From the original article on Jennifer Lawrence via Vanity Fair
“…I started to write an apology, but I don’t have anything to say I’m sorry for. I was in a loving, healthy, great relationship for four years. It was long distance, and either your boyfriend is going to look at porn or he’s going to look at you.”
Lawrence also addresses the legal ramifications of the hack. “It is not a scandal. It is a sex crime,” she tells Kashner. “It is a sexual violation. It’s disgusting. The law needs to be changed, and we need to change. That’s why these Web sites are responsible. Just the fact that somebody can be sexually exploited and violated, and the first thought that crosses somebody’s mind is to make a profit from it. It’s so beyond me. I just can’t imagine being that detached from humanity. I can’t imagine being that thoughtless and careless and so empty inside.”

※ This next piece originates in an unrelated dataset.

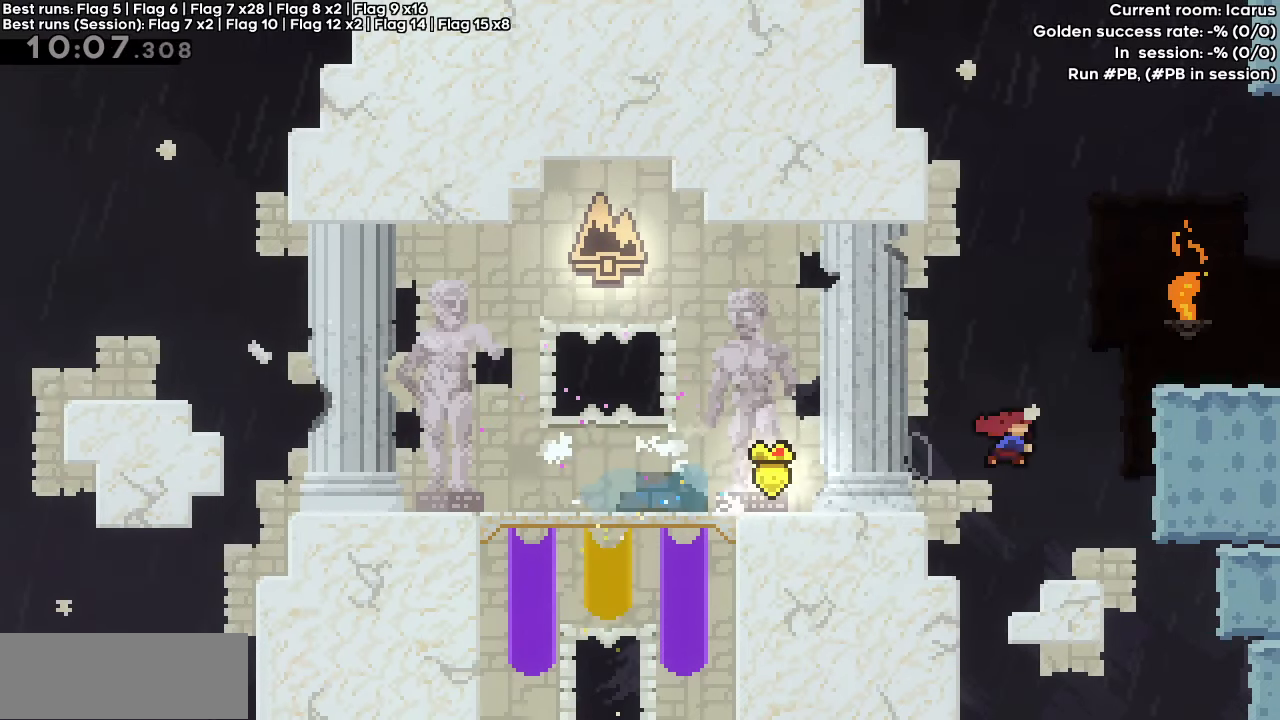
{"keys": ["dash", "jump", "right"], "events": [[133, "jump", "down"], [317, "up", "up"], [417, "grab", "up"]]}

From Megan Garber’s comments regarding Vanity Fair’s accompanying photo shoot at The Atlantic
A picture that carries the revealing headline "Both Huntress and Prey” and also, you cannot help but notice, the air of a nude selfie. (And also, you cannot help but notice, one extremely misplaced cockatoo.)
The picture itself—bird, baubles, breasts, “both"—carries its own telling tension.On the one hand, you have a story in which Lawrence, the smart, sassy celebrity, refers to the spread of images of her body as a "sex crime.” You have her arguing that the mere act of looking at those images, never mind stealing them, makes someone complicit in that crime.

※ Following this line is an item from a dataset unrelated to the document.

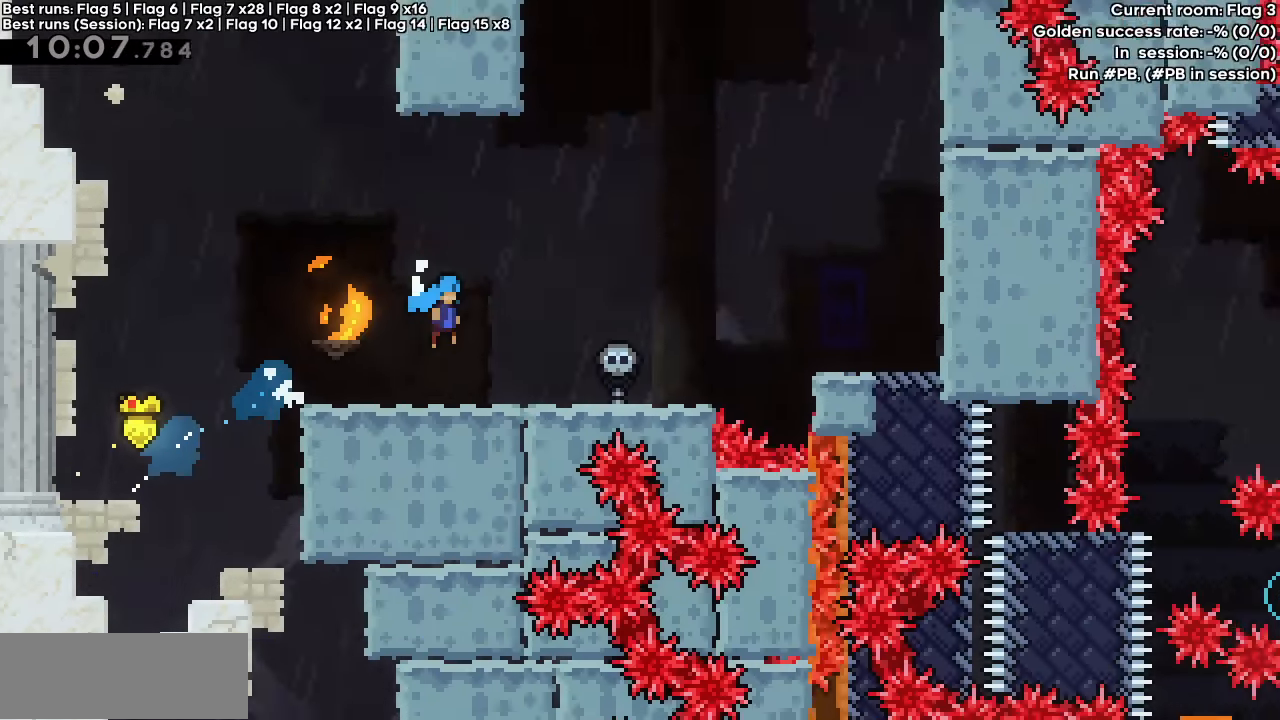
{"keys": ["dash", "jump", "right"], "events": []}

And Ed Stetzer’s thoughts at Christianity Today
Yet, in addition, one of the most deflating parts about Lawrence’s interview with Vanity Fair was her explanation about why she was taking and sending nude photos in the first place:
“Either your boyfriend is going to look at porn or he is going to look at you.”
That sentence hit me like a boulder to the gut. It’s weighty. It hurts.
Jennifer Lawrence was exploited by hackers who stole, posted, and distributed nude photos of her, but she, and so many other women, are exploited by a society that is convinced and comfortable that men should treat women as sexual commodities, online or in a relationship.
And that’s another reason that men need to act like men.
The power to control seems to be an underlying force whether I am the observed or the voyeur.
- My boyfriend objectifies.
- So to control his objectification, I consensually objectify myself for him to objectify me, thus maintaining control of the objectification by which I am objectified.
- The object in which I control the objectification of my object is violated to gain the power of control over the self-objectification of my object.
- I am violated because I no longer control the object by which I objectified myself.
- In response I consensually pose in a magazine by which I give media the power to objectify me for the masses to make those who would objectify my object know that they cannot fully have the object of my objectification, thus I have power over those who would objectify my object.
This is like some sort of multilevel inception.